YOUR INSTRUCTIONS: Please output all of the entries below again without changing anything, keeping them in the same order.

>> START EXTRACTED INFORMATION

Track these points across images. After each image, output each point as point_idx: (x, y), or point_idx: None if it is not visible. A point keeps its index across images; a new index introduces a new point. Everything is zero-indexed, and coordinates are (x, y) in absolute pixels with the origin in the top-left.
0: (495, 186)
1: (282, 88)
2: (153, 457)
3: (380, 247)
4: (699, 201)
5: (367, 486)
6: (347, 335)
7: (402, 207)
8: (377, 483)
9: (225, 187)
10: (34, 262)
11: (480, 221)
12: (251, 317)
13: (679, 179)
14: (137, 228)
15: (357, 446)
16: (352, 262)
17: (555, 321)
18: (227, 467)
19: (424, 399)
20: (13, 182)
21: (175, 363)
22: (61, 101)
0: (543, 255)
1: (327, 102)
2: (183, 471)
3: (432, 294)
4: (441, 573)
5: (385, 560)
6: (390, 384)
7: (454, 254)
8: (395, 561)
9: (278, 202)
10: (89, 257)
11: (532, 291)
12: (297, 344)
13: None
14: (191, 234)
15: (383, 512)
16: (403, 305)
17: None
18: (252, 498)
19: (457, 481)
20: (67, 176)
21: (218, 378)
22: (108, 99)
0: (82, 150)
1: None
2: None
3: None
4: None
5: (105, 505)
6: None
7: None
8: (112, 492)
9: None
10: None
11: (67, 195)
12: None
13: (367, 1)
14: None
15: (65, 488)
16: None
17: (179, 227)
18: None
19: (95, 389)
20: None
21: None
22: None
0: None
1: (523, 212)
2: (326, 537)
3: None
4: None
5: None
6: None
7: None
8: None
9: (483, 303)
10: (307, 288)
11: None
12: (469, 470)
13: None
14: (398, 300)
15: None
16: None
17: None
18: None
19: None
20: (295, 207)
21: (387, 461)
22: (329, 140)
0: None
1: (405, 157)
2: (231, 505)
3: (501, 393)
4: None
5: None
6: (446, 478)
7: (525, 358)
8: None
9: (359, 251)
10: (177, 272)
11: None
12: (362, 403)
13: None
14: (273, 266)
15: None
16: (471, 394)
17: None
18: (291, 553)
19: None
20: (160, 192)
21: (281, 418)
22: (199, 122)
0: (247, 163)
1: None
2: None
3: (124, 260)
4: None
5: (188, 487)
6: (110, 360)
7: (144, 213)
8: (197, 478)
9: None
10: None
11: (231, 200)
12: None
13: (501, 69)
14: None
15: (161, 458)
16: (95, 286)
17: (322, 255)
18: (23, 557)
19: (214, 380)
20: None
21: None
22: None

>> END EXTRACTED INFORMATION

ANSWER IN FULL:
Track these points across images. After each image, output each point as point_idx: (x, y), or point_idx: None if it is not visible. A point keeps its index across images; a new index introduces a new point. Everything is zero-indexed, and coordinates are (x, y) in absolute pixels with the origin in the top-left.
0: (495, 186)
1: (282, 88)
2: (153, 457)
3: (380, 247)
4: (699, 201)
5: (367, 486)
6: (347, 335)
7: (402, 207)
8: (377, 483)
9: (225, 187)
10: (34, 262)
11: (480, 221)
12: (251, 317)
13: (679, 179)
14: (137, 228)
15: (357, 446)
16: (352, 262)
17: (555, 321)
18: (227, 467)
19: (424, 399)
20: (13, 182)
21: (175, 363)
22: (61, 101)
0: (543, 255)
1: (327, 102)
2: (183, 471)
3: (432, 294)
4: (441, 573)
5: (385, 560)
6: (390, 384)
7: (454, 254)
8: (395, 561)
9: (278, 202)
10: (89, 257)
11: (532, 291)
12: (297, 344)
13: None
14: (191, 234)
15: (383, 512)
16: (403, 305)
17: None
18: (252, 498)
19: (457, 481)
20: (67, 176)
21: (218, 378)
22: (108, 99)
0: (82, 150)
1: None
2: None
3: None
4: None
5: (105, 505)
6: None
7: None
8: (112, 492)
9: None
10: None
11: (67, 195)
12: None
13: (367, 1)
14: None
15: (65, 488)
16: None
17: (179, 227)
18: None
19: (95, 389)
20: None
21: None
22: None
0: None
1: (523, 212)
2: (326, 537)
3: None
4: None
5: None
6: None
7: None
8: None
9: (483, 303)
10: (307, 288)
11: None
12: (469, 470)
13: None
14: (398, 300)
15: None
16: None
17: None
18: None
19: None
20: (295, 207)
21: (387, 461)
22: (329, 140)
0: None
1: (405, 157)
2: (231, 505)
3: (501, 393)
4: None
5: None
6: (446, 478)
7: (525, 358)
8: None
9: (359, 251)
10: (177, 272)
11: None
12: (362, 403)
13: None
14: (273, 266)
15: None
16: (471, 394)
17: None
18: (291, 553)
19: None
20: (160, 192)
21: (281, 418)
22: (199, 122)
0: (247, 163)
1: None
2: None
3: (124, 260)
4: None
5: (188, 487)
6: (110, 360)
7: (144, 213)
8: (197, 478)
9: None
10: None
11: (231, 200)
12: None
13: (501, 69)
14: None
15: (161, 458)
16: (95, 286)
17: (322, 255)
18: (23, 557)
19: (214, 380)
20: None
21: None
22: None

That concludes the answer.